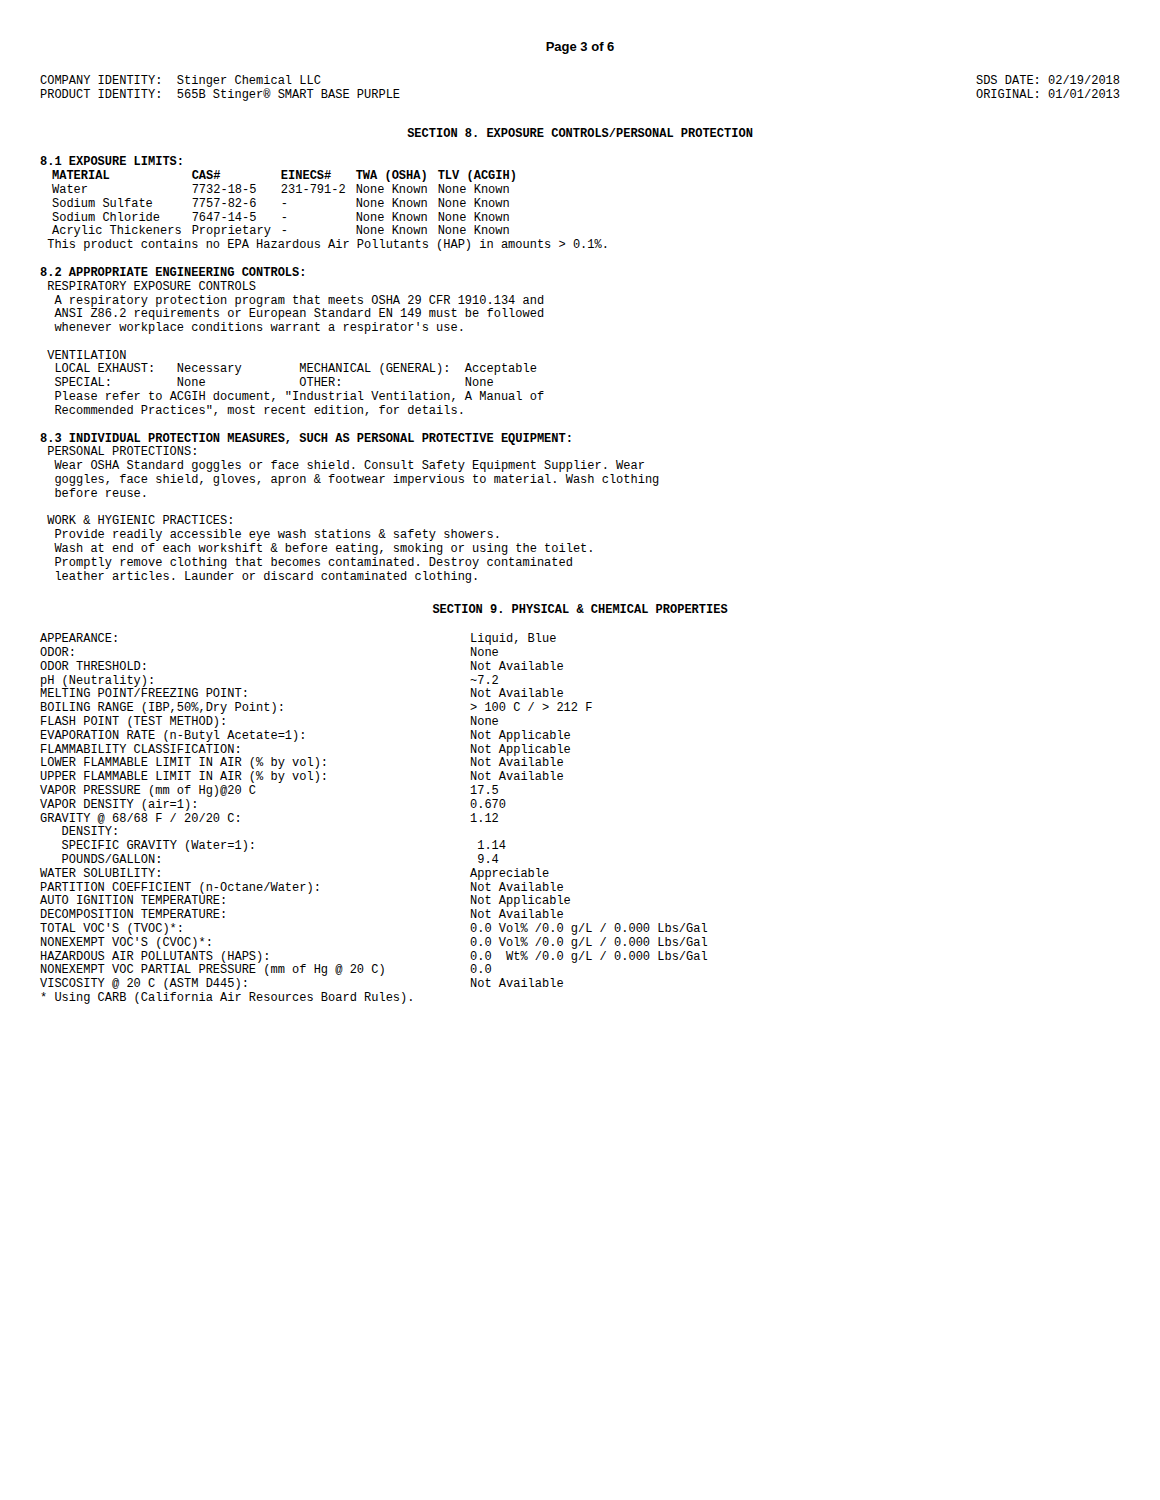Page 3 of 6
COMPANY IDENTITY:  Stinger Chemical LLC
PRODUCT IDENTITY:  565B Stinger® SMART BASE PURPLE
SDS DATE: 02/19/2018
ORIGINAL: 01/01/2013
SECTION 8. EXPOSURE CONTROLS/PERSONAL PROTECTION
8.1 EXPOSURE LIMITS:
| MATERIAL | CAS# | EINECS# | TWA (OSHA) | TLV (ACGIH) |
| --- | --- | --- | --- | --- |
| Water | 7732-18-5 | 231-791-2 | None Known | None Known |
| Sodium Sulfate | 7757-82-6 | - | None Known | None Known |
| Sodium Chloride | 7647-14-5 | - | None Known | None Known |
| Acrylic Thickeners | Proprietary | - | None Known | None Known |
 This product contains no EPA Hazardous Air Pollutants (HAP) in amounts > 0.1%.
8.2 APPROPRIATE ENGINEERING CONTROLS:
 RESPIRATORY EXPOSURE CONTROLS
  A respiratory protection program that meets OSHA 29 CFR 1910.134 and
  ANSI Z86.2 requirements or European Standard EN 149 must be followed
  whenever workplace conditions warrant a respirator's use.

 VENTILATION
  LOCAL EXHAUST:   Necessary        MECHANICAL (GENERAL):  Acceptable
  SPECIAL:         None             OTHER:                 None
  Please refer to ACGIH document, "Industrial Ventilation, A Manual of
  Recommended Practices", most recent edition, for details.
8.3 INDIVIDUAL PROTECTION MEASURES, SUCH AS PERSONAL PROTECTIVE EQUIPMENT:
 PERSONAL PROTECTIONS:
  Wear OSHA Standard goggles or face shield. Consult Safety Equipment Supplier. Wear
  goggles, face shield, gloves, apron & footwear impervious to material. Wash clothing
  before reuse.

 WORK & HYGIENIC PRACTICES:
  Provide readily accessible eye wash stations & safety showers.
  Wash at end of each workshift & before eating, smoking or using the toilet.
  Promptly remove clothing that becomes contaminated. Destroy contaminated
  leather articles. Launder or discard contaminated clothing.
SECTION 9. PHYSICAL & CHEMICAL PROPERTIES
APPEARANCE:
ODOR:
ODOR THRESHOLD:
pH (Neutrality):
MELTING POINT/FREEZING POINT:
BOILING RANGE (IBP,50%,Dry Point):
FLASH POINT (TEST METHOD):
EVAPORATION RATE (n-Butyl Acetate=1):
FLAMMABILITY CLASSIFICATION:
LOWER FLAMMABLE LIMIT IN AIR (% by vol):
UPPER FLAMMABLE LIMIT IN AIR (% by vol):
VAPOR PRESSURE (mm of Hg)@20 C
VAPOR DENSITY (air=1):
GRAVITY @ 68/68 F / 20/20 C:
   DENSITY:
   SPECIFIC GRAVITY (Water=1):
   POUNDS/GALLON:
WATER SOLUBILITY:
PARTITION COEFFICIENT (n-Octane/Water):
AUTO IGNITION TEMPERATURE:
DECOMPOSITION TEMPERATURE:
TOTAL VOC'S (TVOC)*:
NONEXEMPT VOC'S (CVOC)*:
HAZARDOUS AIR POLLUTANTS (HAPS):
NONEXEMPT VOC PARTIAL PRESSURE (mm of Hg @ 20 C)
VISCOSITY @ 20 C (ASTM D445):
Liquid, Blue
None
Not Available
~7.2
Not Available
> 100 C / > 212 F
None
Not Applicable
Not Applicable
Not Available
Not Available
17.5
0.670
1.12

 1.14
 9.4
Appreciable
Not Available
Not Applicable
Not Available
0.0 Vol% /0.0 g/L / 0.000 Lbs/Gal
0.0 Vol% /0.0 g/L / 0.000 Lbs/Gal
0.0  Wt% /0.0 g/L / 0.000 Lbs/Gal
0.0
Not Available
* Using CARB (California Air Resources Board Rules).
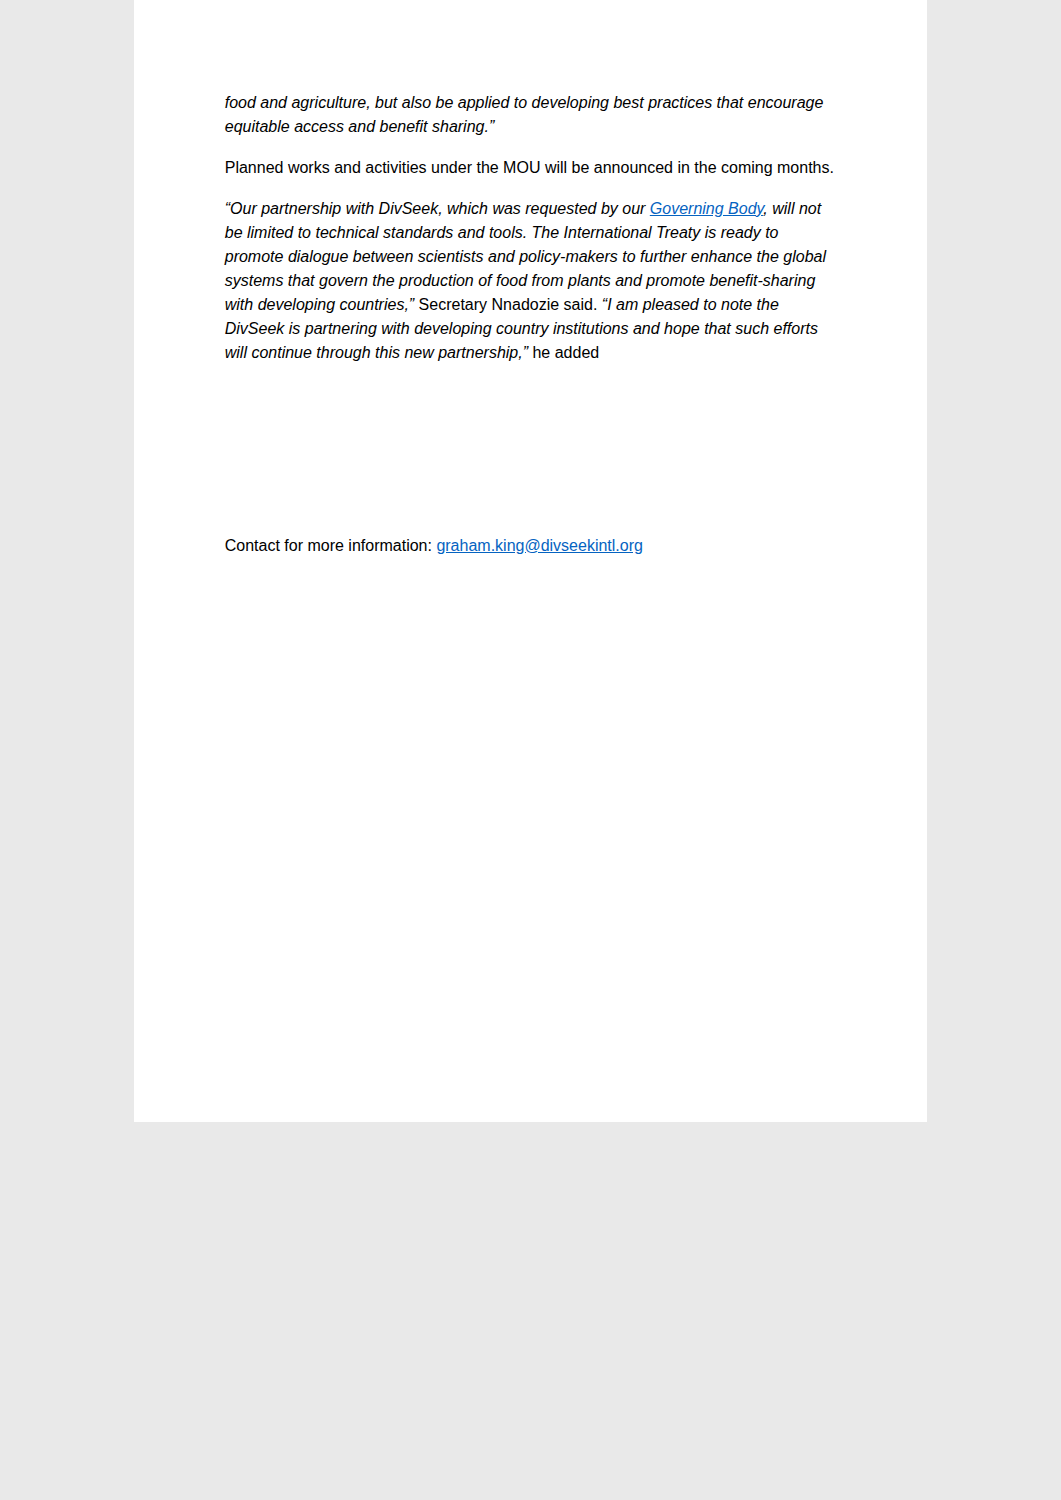food and agriculture, but also be applied to developing best practices that encourage equitable access and benefit sharing.”
Planned works and activities under the MOU will be announced in the coming months.
“Our partnership with DivSeek, which was requested by our Governing Body, will not be limited to technical standards and tools. The International Treaty is ready to promote dialogue between scientists and policy-makers to further enhance the global systems that govern the production of food from plants and promote benefit-sharing with developing countries,” Secretary Nnadozie said. “I am pleased to note the DivSeek is partnering with developing country institutions and hope that such efforts will continue through this new partnership,” he added
Contact for more information: graham.king@divseekintl.org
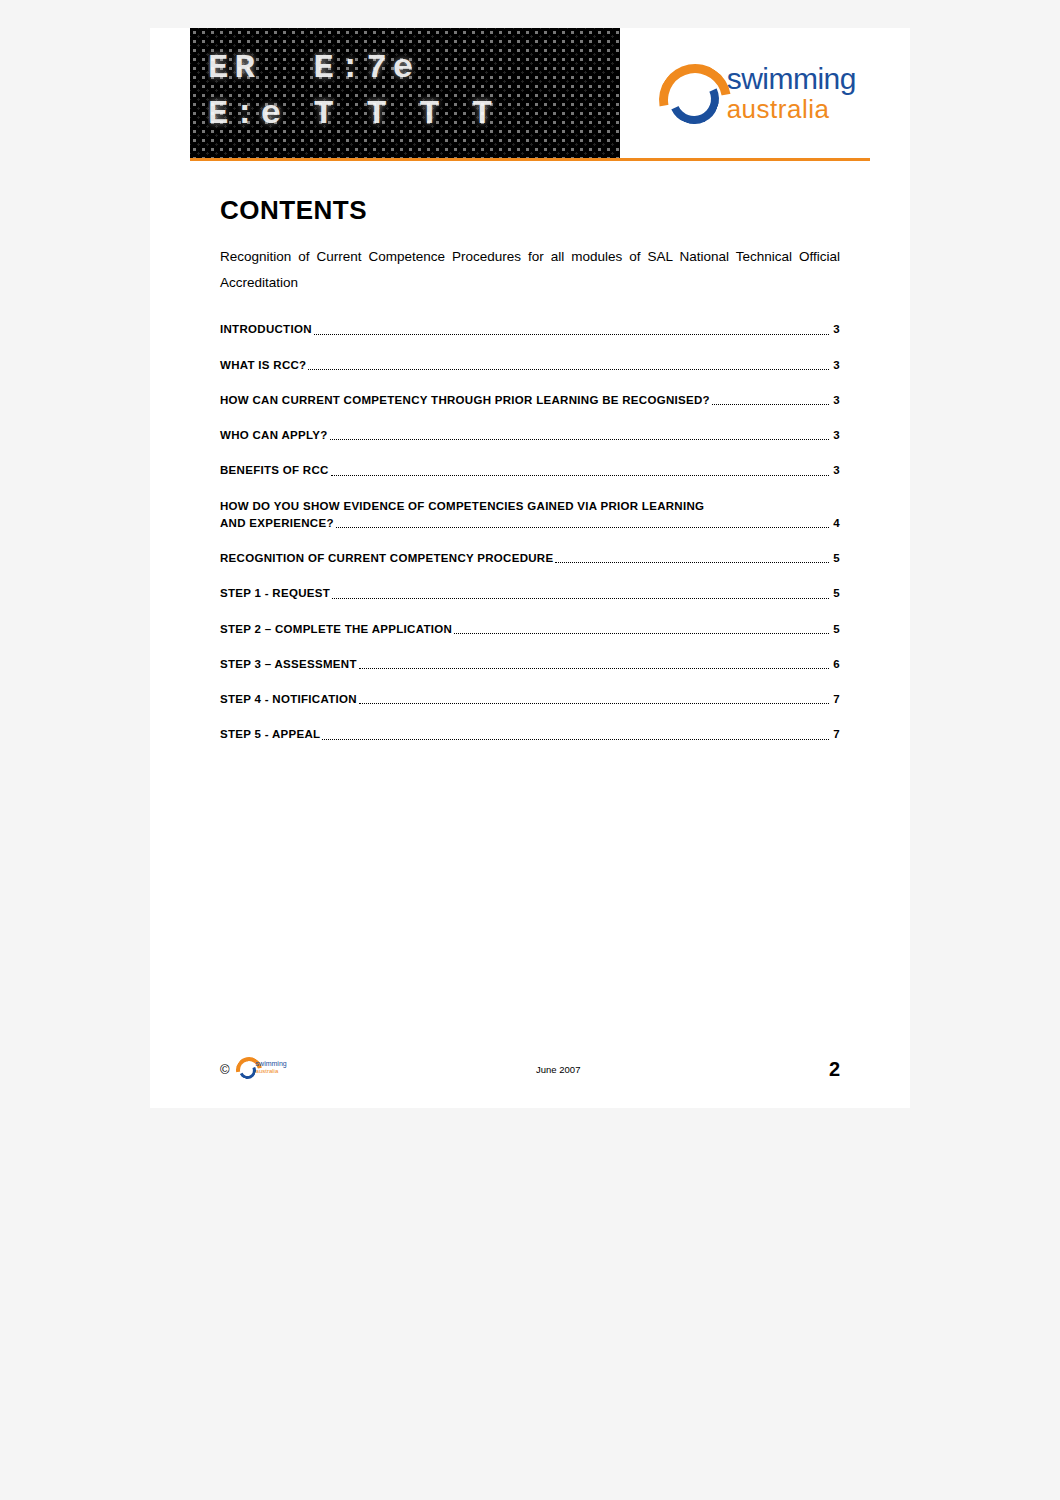ER E:7e
E:e T T T T
swimming australia
CONTENTS
Recognition of Current Competence Procedures for all modules of SAL National Technical Official Accreditation
INTRODUCTION 3
WHAT IS RCC? 3
HOW CAN CURRENT COMPETENCY THROUGH PRIOR LEARNING BE RECOGNISED? 3
WHO CAN APPLY? 3
BENEFITS OF RCC 3
HOW DO YOU SHOW EVIDENCE OF COMPETENCIES GAINED VIA PRIOR LEARNING AND EXPERIENCE? 4
RECOGNITION OF CURRENT COMPETENCY PROCEDURE 5
STEP 1 - REQUEST 5
STEP 2 – COMPLETE THE APPLICATION 5
STEP 3 – ASSESSMENT 6
STEP 4 - NOTIFICATION 7
STEP 5 - APPEAL 7
© swimmingaustralia June 2007 2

########################################

• What needs to be done
Retype, without changes, the lines from the line holding "STEP 3 – ASSESSMENT 6" to the end of the data, both ends included.

• Solution to this exercise
STEP 3 – ASSESSMENT 6
STEP 4 - NOTIFICATION 7
STEP 5 - APPEAL 7
© swimmingaustralia June 2007 2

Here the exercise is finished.